The city of Phoenix sent a cease-and-desist letter to Donald Trump’s presidential campaign demanding the removal of a portion of a campaign television advertisement that includes uniformed, on-duty Phoenix police officers.
In a letter obtained by the Arizona Republic newspaper, Phoenix City Attorney Brad Holm accuses the Trump campaign of violating federal and state law by using copyrighted material in a campaign advertisement. Specifically, the letter refers to the presence of police uniforms, including “the badge and insignia patches” that “belong to Phoenix and constitute protected intellectual property of the City.”
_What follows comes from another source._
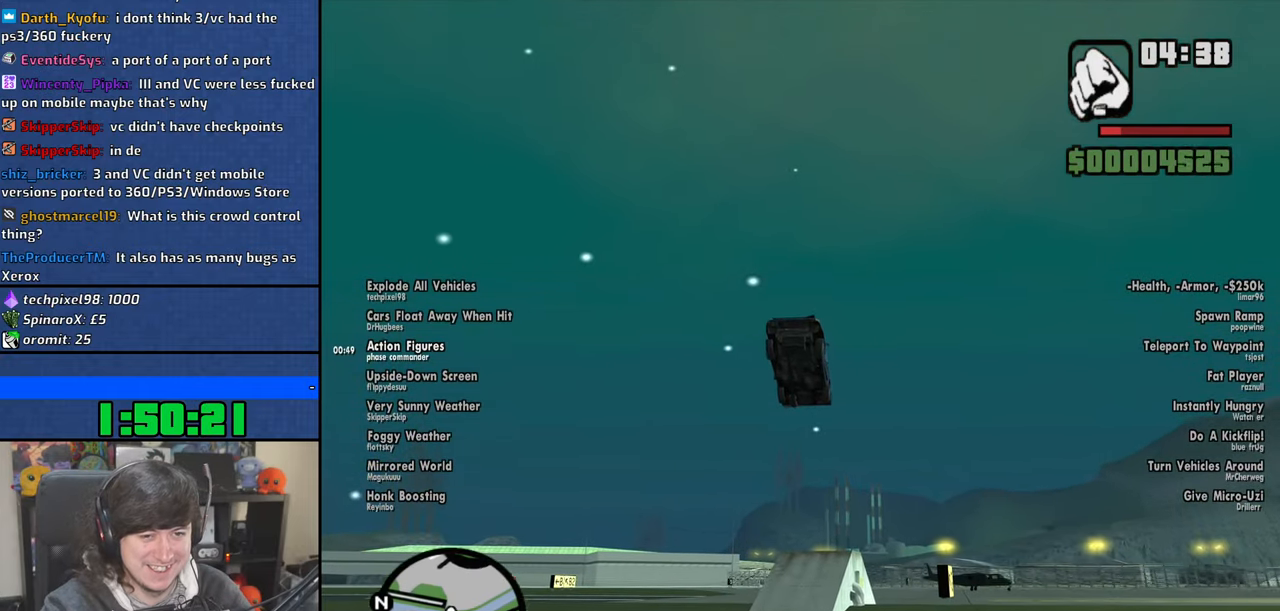
{"keys": [], "mouse": [], "events": [[167, "6", "up"], [350, "6", "down"], [467, "6", "up"]]}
“Phoenix has not approved — and will not approve — the creation or use of any media bearing the faces and likenesses of its on-duty police officers in any political advertisement for any political candidate,” Holm wrote in the letter.
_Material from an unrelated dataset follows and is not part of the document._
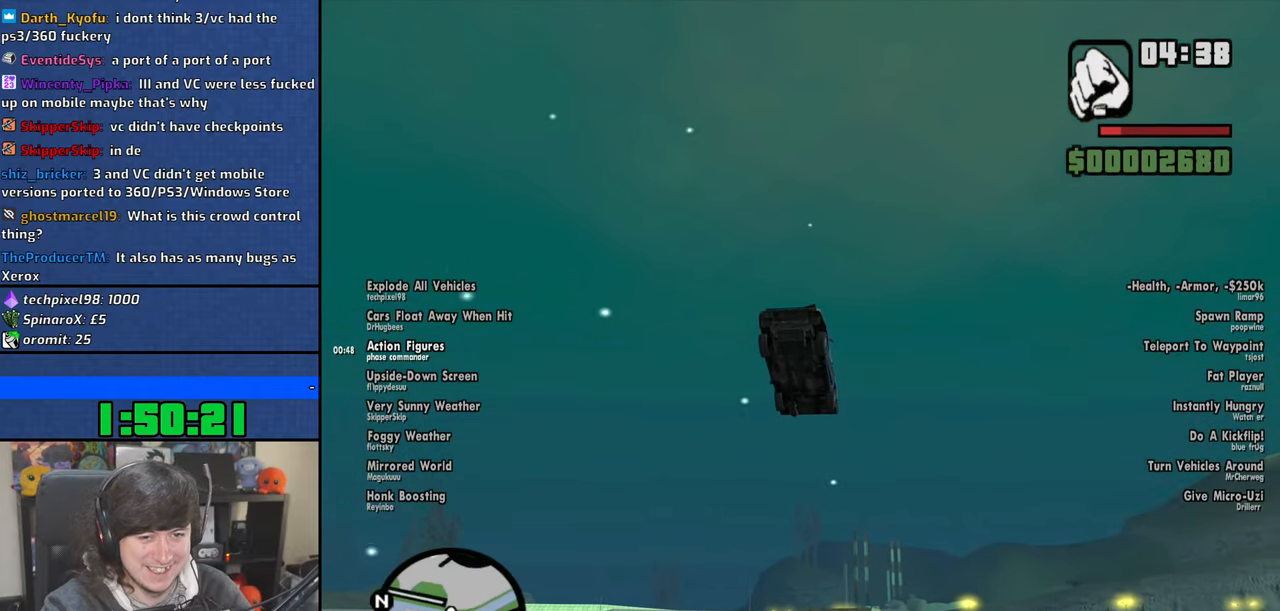
{"keys": ["6"], "mouse": [], "events": [[50, "6", "down"], [167, "6", "up"], [250, "6", "down"], [367, "6", "up"], [500, "6", "down"]]}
The advertisement in question called “Movement” contains a very brief snippet of approximately six uniformed Phoenix police officers that Holm claims were on-duty at the time the video was taken. According to the newspaper, the clip appears to be from Trump’s visit to the city in June before he spoke at the Arizona Veterans Memorial Coliseum.
The letter states, “The officers depicted in the ad were in uniform precisely because they were on duty performing work for Phoenix at the time. In this context, the ad unmistakably and wrongfully suggests that Phoenix and the officers support or endorse Mr. Trump’s campaign.”
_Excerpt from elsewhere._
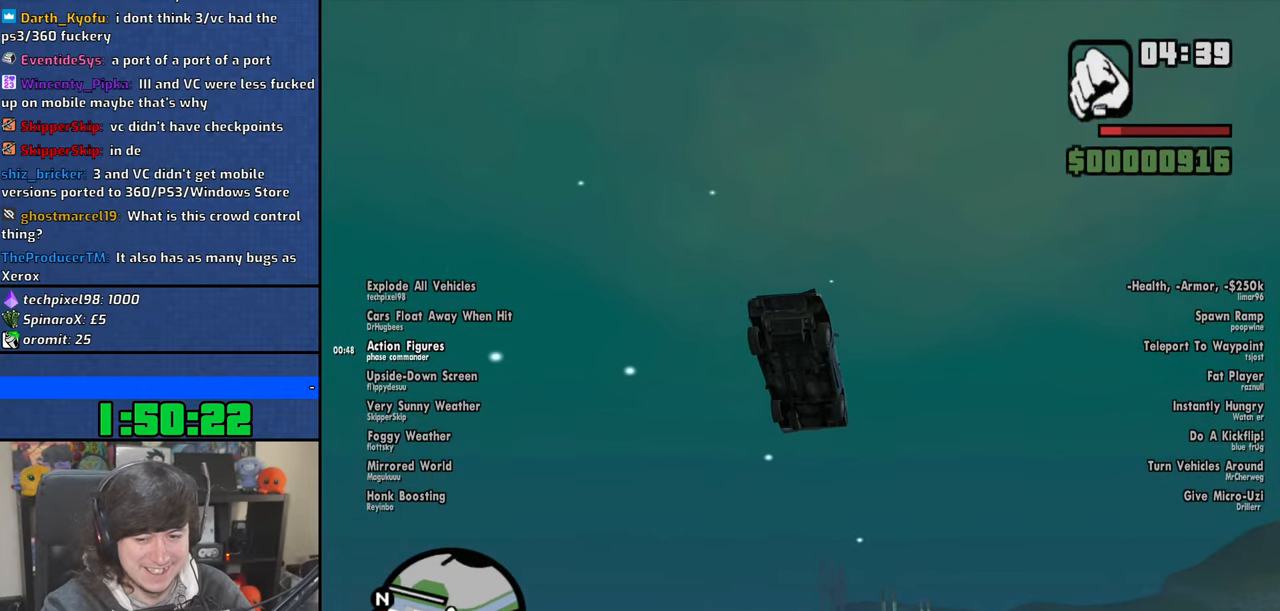
{"keys": ["6"], "mouse": [], "events": [[117, "6", "up"], [200, "6", "down"], [334, "6", "up"], [417, "6", "down"]]}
According to the newspaper, the city of Phoenix has a strict policy that prohibits city employees from “endorsing a candidate in an advertisement while they are on duty, wearing a city uniform or on city property.” There is no prohibition against police officers or other city employees endorsing a candidate on their own time, however.
The letter concludes with a warning that the city is prepared to move forward with legal action if the Trump campaign does not immediately remove the advertisement.
“The Phoenix City Manager has authorized me to pursue all legal remedies necessary to stop the Trump campaign from using the city’s intellectual property. The remedies include both equitable and legal relief.”
Ken Crane, president of the Phoenix police union, suggested to the newspaper that he believes the letter was written more as a warning to ensure additional advertisements did not use city employees.
“They’re trying to cover themselves, if you will,” Crane told the newspaper. “Quite frankly, I think they would do the same thing if Clinton’s campaign was doing that, or at least they should.”
While that may be the case, the city may have a legitimate claim over the appearance of the police department badges in the advertisement. Generally speaking, cities and municipalities are prohibited from obtaining trademarks or other forms of intellectual property protections on flags, officials seals or a coat of arms. But that prohibition generally does not apply to city department logos.